Provided information:
----------------------------------------

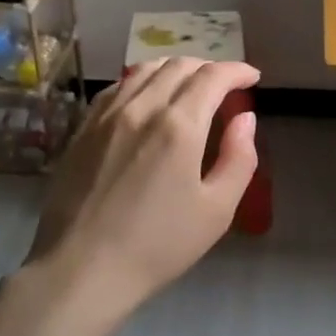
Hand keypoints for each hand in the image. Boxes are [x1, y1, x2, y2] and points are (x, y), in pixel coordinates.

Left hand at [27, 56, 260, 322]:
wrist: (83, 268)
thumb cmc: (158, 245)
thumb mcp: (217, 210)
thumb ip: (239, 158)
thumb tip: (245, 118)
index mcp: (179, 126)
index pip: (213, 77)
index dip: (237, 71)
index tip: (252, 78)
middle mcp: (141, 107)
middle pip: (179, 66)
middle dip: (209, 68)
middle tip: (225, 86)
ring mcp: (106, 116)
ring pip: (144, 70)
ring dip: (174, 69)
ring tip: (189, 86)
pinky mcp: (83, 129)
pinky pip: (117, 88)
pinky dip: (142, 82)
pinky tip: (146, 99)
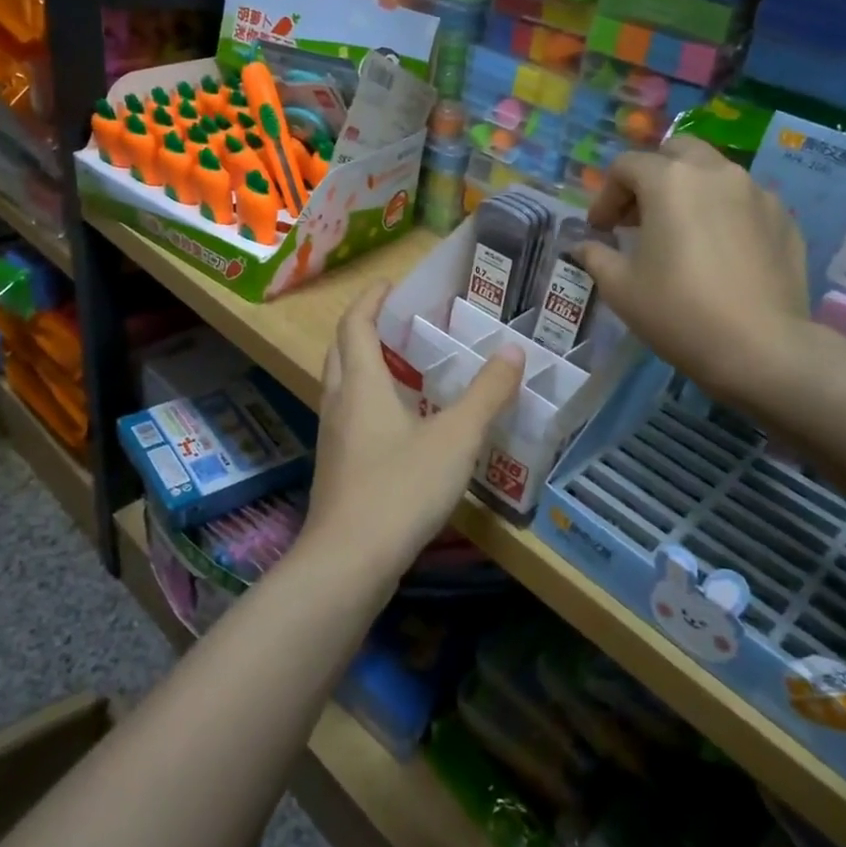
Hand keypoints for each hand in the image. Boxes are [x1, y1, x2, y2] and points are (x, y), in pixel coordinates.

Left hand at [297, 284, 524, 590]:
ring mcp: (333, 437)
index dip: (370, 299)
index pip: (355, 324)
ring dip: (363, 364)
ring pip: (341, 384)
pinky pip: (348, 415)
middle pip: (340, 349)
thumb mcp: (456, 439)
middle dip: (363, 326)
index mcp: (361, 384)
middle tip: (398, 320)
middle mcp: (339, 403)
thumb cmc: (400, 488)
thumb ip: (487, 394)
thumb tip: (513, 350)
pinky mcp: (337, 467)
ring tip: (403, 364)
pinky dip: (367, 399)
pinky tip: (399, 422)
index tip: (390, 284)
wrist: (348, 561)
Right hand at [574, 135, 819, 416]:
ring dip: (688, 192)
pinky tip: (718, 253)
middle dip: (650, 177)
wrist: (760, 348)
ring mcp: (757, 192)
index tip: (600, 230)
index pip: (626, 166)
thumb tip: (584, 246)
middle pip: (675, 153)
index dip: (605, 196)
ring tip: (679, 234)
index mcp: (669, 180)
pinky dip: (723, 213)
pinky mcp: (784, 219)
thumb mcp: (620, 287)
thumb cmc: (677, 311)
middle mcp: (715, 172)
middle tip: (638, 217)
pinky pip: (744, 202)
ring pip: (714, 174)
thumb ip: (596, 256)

----------------------------------------

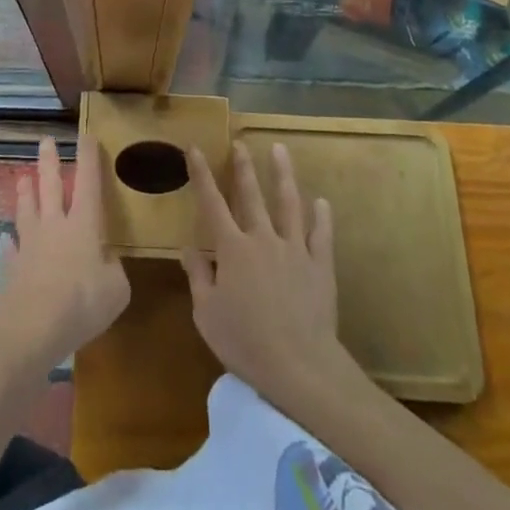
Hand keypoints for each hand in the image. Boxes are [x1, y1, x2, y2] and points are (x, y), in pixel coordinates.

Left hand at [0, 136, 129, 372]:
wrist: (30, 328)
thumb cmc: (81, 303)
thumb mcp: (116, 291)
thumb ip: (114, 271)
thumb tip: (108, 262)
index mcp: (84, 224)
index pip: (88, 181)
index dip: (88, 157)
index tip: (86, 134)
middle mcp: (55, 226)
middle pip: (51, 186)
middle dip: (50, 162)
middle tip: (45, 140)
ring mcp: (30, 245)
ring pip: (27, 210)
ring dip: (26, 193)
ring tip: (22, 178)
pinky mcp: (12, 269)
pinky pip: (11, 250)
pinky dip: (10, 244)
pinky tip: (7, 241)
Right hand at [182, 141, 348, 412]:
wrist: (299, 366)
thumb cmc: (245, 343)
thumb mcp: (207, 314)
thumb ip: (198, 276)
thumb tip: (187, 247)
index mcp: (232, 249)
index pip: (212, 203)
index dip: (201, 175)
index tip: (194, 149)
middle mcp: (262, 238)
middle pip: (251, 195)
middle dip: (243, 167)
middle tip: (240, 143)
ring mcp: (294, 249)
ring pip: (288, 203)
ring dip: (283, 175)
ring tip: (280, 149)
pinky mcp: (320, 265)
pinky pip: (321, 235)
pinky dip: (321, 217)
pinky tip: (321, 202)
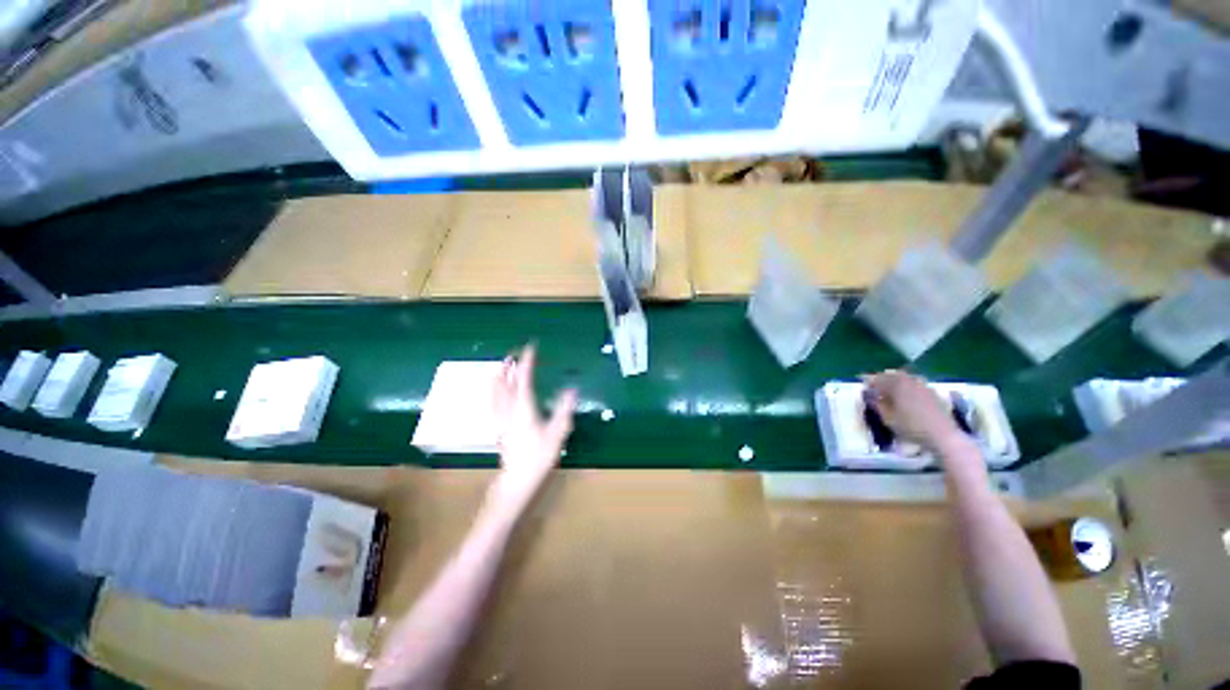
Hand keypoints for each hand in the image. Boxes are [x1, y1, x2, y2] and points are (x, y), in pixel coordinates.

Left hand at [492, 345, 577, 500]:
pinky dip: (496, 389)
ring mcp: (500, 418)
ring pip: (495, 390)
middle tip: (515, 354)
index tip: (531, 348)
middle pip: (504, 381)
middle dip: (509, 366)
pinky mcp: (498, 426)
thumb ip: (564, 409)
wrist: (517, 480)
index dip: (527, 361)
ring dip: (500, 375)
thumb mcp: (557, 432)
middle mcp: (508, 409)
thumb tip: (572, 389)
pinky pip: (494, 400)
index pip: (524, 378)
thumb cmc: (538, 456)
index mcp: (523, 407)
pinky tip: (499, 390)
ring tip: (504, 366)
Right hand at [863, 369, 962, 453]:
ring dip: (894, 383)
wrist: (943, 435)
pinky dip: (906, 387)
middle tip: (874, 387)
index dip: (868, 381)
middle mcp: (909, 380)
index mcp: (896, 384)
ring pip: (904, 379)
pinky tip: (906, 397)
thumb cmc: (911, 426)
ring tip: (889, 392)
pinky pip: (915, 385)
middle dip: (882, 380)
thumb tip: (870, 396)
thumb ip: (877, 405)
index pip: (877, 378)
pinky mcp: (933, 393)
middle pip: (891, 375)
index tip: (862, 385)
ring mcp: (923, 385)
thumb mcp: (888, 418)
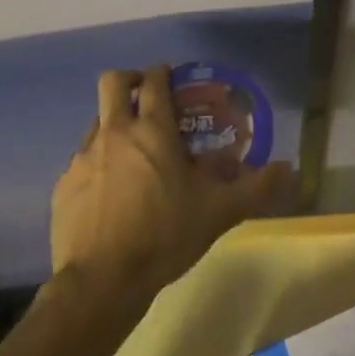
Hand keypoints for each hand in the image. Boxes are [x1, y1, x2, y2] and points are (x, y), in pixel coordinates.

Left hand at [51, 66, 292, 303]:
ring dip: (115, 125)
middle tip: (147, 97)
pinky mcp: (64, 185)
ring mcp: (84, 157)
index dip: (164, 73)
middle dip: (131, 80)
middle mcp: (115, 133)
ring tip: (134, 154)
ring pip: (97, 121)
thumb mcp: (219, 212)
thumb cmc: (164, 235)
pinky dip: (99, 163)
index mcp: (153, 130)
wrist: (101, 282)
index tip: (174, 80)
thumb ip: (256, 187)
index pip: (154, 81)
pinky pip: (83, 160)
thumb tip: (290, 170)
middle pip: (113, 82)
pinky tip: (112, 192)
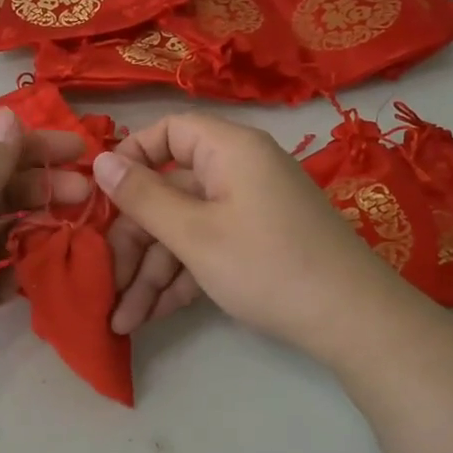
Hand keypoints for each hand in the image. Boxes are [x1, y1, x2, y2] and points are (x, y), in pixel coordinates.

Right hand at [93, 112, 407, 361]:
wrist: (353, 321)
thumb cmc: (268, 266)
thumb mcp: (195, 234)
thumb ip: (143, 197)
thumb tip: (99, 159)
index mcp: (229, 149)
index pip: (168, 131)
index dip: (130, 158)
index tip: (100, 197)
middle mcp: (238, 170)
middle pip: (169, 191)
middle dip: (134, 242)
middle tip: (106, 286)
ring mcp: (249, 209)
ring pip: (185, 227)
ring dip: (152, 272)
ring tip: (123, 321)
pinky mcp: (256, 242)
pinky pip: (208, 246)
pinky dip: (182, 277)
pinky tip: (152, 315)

----------------------------------------

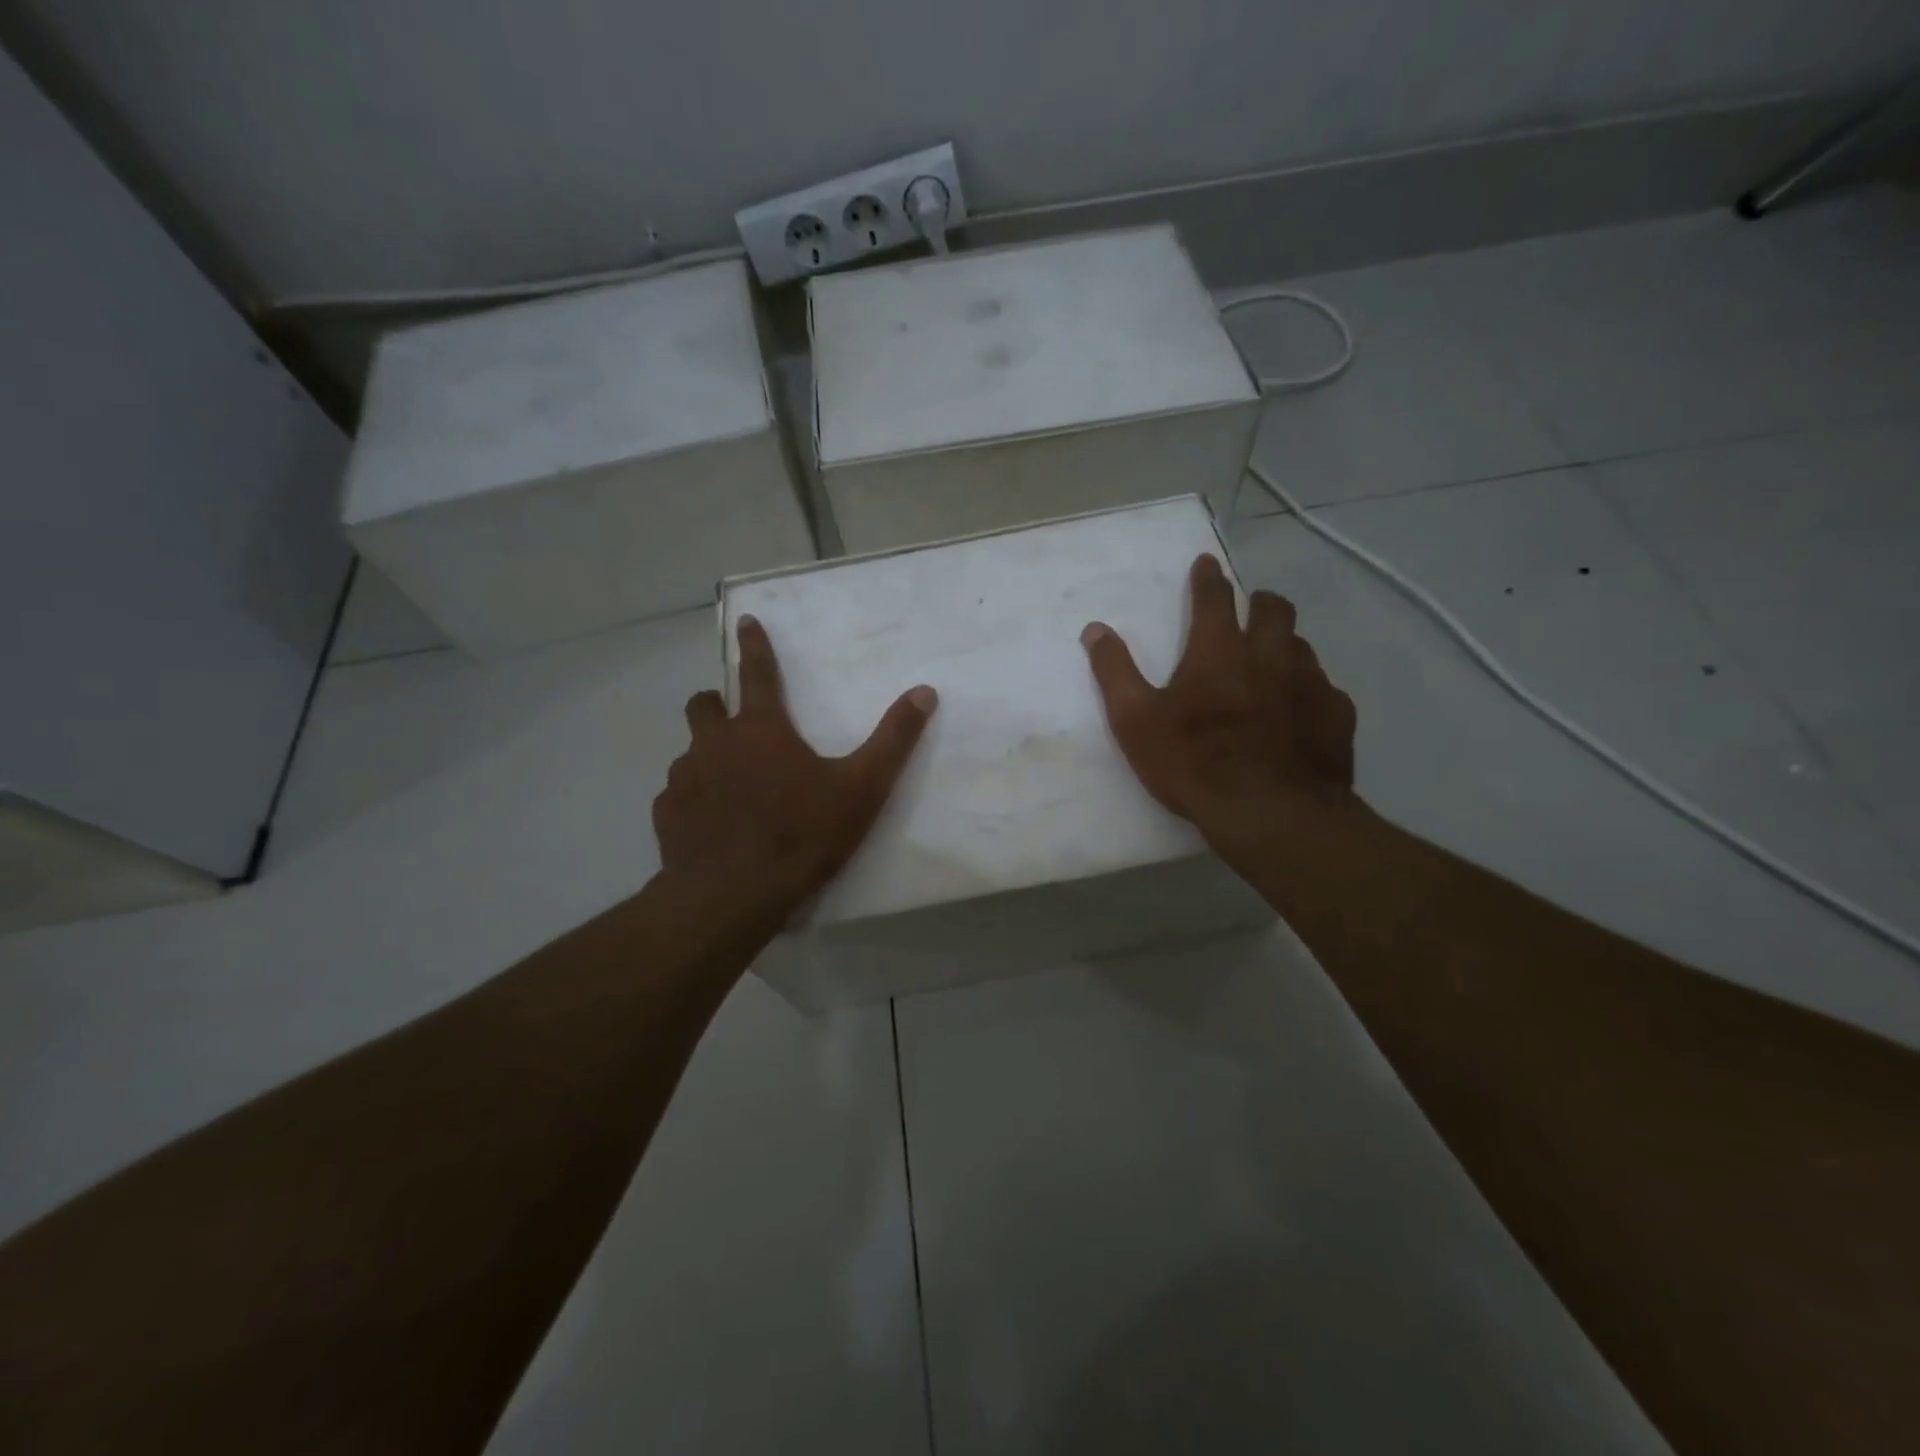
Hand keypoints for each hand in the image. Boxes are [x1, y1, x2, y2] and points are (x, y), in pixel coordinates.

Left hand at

----------------------------------------

Problem to solve:
Copy every line of the data that holds the string "wrist".

Exercise answer:
wrist: (83, 268)
wrist: (348, 561)
wrist: (760, 348)
wrist: (30, 328)
wrist: (299, 366)
wrist: (517, 480)
wrist: (943, 435)
wrist: (101, 282)
wrist: (353, 321)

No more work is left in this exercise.